Using polynomial division through FFT, we achieve a significant reduction in computational complexity, making it a powerful tool for solving polynomials within an FFT-supported field.
Remainder Theorem
The Remainder Theorem is a useful tool in polynomial algebra. It helps us determine the remainder when dividing one polynomial by \( x - c \). Let's delve into how it applies to the FFT context:
- **Basic Idea**: The theorem states that the remainder of the division of a polynomial \( f(x) \) by \( x - c \) is simply \( f(c) \). This principle extends to our problem where we need to check if a remainder \( r \) is zero.- **Checking Zeros with FFT**: After calculating the quotient \( q \) and remainder \( r \), we verify if \( r = 0 \). In practice, this means checking the coefficients of \( r \) obtained after subtracting \( q \cdot b \) from \( a \). If all these coefficients are zero, then indeed, \( r = 0 \).
This theorem simplifies the verification step in polynomial division by providing a straightforward condition to check for a zero remainder, leveraging both algebraic properties and FFT efficiencies.
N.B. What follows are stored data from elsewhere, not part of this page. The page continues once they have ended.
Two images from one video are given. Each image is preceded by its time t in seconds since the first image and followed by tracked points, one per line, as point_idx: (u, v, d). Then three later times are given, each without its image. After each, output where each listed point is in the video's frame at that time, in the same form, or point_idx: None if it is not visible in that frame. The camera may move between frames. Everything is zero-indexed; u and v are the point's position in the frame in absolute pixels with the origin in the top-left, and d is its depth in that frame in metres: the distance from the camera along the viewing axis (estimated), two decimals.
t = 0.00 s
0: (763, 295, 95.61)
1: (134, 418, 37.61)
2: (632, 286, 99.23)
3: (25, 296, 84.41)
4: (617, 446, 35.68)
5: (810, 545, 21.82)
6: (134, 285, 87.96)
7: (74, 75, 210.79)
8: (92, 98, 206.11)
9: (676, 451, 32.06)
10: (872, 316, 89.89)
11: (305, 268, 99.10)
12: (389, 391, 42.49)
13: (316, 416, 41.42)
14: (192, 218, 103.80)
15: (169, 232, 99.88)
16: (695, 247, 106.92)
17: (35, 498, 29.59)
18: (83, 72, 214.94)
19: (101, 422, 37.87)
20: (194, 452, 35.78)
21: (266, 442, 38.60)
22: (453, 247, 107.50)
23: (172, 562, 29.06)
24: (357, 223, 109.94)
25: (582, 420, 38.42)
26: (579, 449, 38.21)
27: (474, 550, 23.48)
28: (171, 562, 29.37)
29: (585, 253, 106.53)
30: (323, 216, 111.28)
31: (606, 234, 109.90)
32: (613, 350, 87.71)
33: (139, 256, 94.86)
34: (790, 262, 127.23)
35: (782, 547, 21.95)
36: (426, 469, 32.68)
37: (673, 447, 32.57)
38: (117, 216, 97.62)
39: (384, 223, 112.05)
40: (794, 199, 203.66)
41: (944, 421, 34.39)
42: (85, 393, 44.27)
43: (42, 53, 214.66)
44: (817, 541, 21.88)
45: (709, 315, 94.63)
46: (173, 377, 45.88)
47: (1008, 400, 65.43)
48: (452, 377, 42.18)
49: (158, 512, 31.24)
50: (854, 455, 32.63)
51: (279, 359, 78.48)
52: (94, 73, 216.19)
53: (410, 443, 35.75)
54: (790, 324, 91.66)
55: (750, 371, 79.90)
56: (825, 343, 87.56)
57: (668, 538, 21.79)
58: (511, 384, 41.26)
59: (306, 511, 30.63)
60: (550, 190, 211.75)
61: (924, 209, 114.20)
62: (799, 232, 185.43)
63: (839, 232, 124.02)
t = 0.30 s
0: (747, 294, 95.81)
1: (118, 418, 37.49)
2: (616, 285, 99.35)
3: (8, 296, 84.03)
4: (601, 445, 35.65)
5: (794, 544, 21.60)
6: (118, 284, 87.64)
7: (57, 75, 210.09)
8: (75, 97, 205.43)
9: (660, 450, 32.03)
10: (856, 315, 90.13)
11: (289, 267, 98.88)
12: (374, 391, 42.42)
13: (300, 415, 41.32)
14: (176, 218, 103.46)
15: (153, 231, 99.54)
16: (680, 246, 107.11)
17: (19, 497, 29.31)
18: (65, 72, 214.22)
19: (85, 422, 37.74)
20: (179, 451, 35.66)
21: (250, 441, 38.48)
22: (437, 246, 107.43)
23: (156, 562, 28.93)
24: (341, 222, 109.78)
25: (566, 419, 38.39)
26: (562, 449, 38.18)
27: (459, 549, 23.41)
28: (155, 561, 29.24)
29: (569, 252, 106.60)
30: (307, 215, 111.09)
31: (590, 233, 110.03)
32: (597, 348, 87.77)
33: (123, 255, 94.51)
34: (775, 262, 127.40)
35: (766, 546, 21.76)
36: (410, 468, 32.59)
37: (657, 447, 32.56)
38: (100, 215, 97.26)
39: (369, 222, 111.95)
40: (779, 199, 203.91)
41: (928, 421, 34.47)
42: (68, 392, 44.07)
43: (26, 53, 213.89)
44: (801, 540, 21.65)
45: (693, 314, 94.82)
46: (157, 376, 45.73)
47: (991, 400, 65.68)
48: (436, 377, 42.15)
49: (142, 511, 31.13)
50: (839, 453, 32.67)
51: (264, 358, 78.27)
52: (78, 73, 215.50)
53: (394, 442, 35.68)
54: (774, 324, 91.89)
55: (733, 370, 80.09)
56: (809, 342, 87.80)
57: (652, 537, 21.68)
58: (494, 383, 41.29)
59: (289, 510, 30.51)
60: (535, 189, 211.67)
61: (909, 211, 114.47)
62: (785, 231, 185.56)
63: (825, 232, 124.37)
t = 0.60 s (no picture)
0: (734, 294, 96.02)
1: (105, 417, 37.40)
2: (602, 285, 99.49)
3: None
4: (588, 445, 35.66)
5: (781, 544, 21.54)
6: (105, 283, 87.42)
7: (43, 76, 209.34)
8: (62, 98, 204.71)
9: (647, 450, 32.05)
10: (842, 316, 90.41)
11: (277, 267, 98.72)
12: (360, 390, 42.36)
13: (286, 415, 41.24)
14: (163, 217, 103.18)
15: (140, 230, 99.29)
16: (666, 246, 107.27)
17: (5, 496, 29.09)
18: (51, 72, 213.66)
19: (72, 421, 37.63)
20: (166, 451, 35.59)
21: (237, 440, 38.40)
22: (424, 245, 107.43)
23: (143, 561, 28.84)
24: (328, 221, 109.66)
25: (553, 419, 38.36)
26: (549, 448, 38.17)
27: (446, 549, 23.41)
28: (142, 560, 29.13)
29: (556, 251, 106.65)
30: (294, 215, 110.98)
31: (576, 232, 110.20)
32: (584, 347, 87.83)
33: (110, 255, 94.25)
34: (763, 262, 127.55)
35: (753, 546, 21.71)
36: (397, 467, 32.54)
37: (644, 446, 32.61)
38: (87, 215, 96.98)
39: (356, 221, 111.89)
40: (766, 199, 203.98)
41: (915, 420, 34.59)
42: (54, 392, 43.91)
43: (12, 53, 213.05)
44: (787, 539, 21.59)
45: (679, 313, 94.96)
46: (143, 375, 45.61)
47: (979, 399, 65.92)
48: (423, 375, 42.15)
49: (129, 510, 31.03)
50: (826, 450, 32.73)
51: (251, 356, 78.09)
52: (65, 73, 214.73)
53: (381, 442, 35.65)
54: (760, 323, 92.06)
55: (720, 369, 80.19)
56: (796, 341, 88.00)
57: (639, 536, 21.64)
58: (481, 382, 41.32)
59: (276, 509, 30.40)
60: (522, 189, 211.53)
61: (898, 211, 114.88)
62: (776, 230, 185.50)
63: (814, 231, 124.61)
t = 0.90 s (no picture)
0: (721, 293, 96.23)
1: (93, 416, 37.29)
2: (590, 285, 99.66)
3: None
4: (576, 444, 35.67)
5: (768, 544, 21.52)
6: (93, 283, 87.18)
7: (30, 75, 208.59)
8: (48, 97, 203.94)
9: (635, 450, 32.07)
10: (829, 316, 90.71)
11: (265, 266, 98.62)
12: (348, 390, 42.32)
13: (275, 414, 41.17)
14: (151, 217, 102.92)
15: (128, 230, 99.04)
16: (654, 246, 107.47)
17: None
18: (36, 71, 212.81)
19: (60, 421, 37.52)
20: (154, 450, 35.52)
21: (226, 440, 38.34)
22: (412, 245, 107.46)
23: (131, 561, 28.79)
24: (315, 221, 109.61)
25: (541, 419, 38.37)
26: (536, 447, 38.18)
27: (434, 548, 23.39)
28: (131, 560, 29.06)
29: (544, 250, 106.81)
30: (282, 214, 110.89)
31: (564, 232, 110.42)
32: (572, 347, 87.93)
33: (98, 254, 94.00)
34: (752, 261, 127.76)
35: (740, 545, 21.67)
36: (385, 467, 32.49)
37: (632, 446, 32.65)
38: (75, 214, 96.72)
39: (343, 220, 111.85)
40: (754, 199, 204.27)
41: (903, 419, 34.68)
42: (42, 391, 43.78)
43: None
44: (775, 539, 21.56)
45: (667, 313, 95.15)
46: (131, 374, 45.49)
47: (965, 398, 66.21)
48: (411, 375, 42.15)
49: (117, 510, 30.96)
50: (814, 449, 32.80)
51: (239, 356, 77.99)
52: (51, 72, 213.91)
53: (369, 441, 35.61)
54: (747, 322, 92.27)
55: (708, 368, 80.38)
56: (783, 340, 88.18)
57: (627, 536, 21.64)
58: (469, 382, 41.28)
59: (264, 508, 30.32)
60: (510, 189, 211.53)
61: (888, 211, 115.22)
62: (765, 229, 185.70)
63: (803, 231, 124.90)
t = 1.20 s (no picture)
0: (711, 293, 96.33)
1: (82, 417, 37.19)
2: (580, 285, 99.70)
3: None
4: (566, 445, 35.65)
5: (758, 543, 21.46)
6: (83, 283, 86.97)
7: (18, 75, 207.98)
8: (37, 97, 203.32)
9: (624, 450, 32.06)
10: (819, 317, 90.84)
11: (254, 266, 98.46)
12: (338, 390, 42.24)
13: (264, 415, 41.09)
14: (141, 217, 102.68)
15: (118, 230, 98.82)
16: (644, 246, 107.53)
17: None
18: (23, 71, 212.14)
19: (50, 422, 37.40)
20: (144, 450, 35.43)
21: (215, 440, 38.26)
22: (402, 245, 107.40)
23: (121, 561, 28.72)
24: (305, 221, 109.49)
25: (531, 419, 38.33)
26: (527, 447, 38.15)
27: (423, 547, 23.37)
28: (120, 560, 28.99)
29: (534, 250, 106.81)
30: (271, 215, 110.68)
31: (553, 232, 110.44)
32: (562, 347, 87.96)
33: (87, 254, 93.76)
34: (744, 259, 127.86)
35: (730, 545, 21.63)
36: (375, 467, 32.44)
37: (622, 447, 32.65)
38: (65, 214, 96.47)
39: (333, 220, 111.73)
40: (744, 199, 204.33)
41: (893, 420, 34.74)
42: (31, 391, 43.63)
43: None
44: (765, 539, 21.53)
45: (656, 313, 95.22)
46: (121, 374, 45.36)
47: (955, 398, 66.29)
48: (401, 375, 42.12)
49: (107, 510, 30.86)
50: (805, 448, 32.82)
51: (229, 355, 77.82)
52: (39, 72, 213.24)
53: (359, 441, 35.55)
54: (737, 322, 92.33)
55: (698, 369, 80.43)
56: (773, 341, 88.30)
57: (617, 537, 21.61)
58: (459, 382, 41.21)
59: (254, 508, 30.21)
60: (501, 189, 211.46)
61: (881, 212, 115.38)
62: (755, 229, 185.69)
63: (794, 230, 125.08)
- **Basic Idea**: The theorem states that the remainder of the division of a polynomial \( f(x) \) by \( x - c \) is simply \( f(c) \). This principle extends to our problem where we need to check if a remainder \( r \) is zero.- **Checking Zeros with FFT**: After calculating the quotient \( q \) and remainder \( r \), we verify if \( r = 0 \). In practice, this means checking the coefficients of \( r \) obtained after subtracting \( q \cdot b \) from \( a \). If all these coefficients are zero, then indeed, \( r = 0 \).
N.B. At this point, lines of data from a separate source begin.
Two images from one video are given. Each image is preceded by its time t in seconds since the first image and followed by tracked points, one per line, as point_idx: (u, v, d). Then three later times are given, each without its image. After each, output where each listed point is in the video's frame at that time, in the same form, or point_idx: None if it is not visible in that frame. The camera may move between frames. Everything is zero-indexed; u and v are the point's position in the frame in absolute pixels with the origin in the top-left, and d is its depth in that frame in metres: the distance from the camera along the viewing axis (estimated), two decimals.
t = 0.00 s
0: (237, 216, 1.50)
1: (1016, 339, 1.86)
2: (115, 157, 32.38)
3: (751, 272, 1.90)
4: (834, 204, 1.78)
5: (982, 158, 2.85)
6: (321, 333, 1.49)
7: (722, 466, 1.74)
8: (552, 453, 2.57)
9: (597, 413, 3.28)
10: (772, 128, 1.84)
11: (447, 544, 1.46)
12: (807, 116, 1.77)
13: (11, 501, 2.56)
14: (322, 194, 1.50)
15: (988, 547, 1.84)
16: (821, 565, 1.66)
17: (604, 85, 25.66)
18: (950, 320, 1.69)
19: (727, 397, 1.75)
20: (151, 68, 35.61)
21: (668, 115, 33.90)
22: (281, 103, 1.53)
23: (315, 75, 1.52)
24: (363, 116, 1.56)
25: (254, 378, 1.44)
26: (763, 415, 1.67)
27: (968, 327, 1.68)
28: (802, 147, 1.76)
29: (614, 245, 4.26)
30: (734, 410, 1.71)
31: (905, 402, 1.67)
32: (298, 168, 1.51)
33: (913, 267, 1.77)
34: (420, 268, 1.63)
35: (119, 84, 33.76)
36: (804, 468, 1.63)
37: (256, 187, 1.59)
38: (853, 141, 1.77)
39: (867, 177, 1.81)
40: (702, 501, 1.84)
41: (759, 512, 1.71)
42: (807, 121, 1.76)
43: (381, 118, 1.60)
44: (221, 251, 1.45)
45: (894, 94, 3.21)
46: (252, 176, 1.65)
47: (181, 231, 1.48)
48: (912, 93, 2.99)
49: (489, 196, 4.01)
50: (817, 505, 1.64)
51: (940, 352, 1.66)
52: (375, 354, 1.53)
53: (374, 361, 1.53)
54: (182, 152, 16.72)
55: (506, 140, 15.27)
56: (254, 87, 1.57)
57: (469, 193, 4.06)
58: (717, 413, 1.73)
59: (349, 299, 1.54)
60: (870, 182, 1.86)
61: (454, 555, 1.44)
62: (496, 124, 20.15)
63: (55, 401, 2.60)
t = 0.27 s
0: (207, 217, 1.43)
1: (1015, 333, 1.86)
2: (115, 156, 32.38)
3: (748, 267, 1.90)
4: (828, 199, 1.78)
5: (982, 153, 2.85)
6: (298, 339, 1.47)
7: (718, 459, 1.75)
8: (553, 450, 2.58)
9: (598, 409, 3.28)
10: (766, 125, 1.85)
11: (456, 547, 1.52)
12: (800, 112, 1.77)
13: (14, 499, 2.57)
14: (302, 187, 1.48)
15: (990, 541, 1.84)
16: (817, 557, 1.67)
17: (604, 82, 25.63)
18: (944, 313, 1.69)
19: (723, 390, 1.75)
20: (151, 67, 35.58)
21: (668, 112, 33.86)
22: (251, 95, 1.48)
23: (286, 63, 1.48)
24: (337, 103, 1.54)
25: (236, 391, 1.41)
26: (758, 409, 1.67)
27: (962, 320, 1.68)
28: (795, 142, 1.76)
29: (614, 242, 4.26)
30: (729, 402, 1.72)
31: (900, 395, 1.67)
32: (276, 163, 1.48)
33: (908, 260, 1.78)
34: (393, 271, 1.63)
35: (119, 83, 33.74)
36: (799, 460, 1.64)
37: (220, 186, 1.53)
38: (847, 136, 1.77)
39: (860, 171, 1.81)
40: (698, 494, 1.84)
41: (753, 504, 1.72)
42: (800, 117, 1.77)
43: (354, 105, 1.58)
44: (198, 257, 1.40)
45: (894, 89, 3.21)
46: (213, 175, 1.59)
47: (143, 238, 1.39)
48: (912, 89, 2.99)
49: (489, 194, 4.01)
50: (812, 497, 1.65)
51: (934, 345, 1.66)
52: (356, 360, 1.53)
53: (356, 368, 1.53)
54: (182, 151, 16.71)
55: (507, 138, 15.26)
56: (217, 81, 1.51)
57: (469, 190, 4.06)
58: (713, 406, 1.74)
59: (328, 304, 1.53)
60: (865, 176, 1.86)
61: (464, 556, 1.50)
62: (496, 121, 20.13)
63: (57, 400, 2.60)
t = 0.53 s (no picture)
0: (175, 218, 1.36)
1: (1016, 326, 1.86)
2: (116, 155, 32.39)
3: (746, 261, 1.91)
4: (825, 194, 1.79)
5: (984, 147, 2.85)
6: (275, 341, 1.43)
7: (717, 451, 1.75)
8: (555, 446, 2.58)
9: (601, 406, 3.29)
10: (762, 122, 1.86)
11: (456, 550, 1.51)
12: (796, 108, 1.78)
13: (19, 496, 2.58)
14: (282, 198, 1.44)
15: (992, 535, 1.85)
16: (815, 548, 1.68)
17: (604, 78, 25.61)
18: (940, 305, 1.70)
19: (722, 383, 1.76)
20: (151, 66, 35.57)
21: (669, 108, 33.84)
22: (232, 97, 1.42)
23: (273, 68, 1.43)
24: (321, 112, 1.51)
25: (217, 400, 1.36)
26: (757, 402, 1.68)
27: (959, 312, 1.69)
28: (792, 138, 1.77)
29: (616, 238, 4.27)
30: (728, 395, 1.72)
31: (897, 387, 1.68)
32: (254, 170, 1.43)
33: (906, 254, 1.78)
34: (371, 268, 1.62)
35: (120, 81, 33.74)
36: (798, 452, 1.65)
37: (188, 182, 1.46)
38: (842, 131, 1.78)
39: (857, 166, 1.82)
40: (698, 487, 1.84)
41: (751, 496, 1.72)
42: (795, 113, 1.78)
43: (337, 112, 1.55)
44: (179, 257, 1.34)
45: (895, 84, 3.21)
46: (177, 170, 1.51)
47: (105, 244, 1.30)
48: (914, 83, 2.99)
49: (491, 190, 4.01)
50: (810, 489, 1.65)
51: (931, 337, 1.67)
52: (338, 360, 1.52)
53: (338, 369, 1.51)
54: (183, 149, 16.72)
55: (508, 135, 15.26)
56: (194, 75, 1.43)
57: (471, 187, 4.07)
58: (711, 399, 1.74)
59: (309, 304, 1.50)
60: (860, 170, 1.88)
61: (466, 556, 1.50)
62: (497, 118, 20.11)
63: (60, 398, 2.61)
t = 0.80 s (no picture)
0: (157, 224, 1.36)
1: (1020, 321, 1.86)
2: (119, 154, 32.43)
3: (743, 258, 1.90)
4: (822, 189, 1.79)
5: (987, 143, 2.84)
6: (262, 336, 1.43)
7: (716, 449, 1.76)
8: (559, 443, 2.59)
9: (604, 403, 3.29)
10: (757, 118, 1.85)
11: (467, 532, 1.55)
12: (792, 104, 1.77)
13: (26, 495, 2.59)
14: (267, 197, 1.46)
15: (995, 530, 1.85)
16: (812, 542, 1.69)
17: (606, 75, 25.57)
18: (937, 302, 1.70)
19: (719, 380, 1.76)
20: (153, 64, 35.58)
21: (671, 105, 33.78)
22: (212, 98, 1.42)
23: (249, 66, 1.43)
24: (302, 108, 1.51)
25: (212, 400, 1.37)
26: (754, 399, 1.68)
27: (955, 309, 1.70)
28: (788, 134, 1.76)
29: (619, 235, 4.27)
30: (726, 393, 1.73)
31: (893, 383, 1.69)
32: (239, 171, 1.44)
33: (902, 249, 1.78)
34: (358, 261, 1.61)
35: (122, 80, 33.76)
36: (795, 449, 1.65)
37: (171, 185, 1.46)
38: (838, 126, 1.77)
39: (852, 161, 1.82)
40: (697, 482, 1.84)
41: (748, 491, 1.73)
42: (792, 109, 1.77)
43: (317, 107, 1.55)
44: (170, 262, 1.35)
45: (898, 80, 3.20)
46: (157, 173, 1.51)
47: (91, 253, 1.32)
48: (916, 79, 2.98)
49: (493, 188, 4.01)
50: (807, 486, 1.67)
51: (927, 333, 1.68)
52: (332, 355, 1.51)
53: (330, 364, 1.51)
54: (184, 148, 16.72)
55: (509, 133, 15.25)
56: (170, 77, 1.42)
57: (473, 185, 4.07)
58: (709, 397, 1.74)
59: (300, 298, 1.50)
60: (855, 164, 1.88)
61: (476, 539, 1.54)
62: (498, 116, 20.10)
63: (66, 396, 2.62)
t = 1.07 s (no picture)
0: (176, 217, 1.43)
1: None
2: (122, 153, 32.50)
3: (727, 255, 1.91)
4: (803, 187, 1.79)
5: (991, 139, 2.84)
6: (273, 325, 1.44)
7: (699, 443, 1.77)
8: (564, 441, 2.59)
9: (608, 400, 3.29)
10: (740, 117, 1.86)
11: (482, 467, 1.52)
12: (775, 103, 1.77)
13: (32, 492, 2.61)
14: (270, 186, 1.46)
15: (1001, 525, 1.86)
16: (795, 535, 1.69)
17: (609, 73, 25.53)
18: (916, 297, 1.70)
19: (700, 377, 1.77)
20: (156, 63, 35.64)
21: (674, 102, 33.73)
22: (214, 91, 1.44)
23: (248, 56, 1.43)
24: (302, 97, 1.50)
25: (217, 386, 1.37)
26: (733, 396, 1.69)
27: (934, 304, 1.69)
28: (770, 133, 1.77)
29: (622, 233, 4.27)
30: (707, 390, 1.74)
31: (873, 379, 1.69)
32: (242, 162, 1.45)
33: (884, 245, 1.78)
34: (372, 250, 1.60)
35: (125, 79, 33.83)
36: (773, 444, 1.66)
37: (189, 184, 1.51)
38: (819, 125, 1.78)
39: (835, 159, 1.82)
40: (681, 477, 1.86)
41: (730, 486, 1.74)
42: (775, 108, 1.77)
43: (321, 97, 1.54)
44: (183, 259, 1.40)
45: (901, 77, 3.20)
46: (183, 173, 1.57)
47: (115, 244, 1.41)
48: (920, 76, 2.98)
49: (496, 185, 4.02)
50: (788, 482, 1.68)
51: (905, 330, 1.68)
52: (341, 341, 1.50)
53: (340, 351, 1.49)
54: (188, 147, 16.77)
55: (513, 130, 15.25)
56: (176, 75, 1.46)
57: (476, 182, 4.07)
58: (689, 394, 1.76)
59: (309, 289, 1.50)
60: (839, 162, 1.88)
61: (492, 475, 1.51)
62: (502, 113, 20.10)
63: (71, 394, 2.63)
This theorem simplifies the verification step in polynomial division by providing a straightforward condition to check for a zero remainder, leveraging both algebraic properties and FFT efficiencies.
Coprime Polynomials
Coprime polynomials are polynomials with no common factors other than a constant. Understanding this concept is crucial in division problems involving the Fast Fourier Transform:- **Coprime Condition**: In our exercise, the polynomial \( b \) needs to be coprime to \( x^n - 1 \). Why is this important? It ensures that during the FFT transformation, no zeros occur in \( B(i) \). This allows division to occur smoothly, as each point from \( A \) can be divided by corresponding points from \( B \).- **Ensuring Smooth Division**: Since \( b \) and \( x^n - 1 \) share no non-trivial common factors, for every Fourier point, the value of \( b \) remains non-zero. This non-zero condition is essential, as any zero value would lead to undefined behavior (division by zero) during the point-wise division stage.Utilizing coprime properties in polynomial division ensures the solution's validity, particularly when employing FFT, by guaranteeing a consistent divide step across transformed point-value pairs.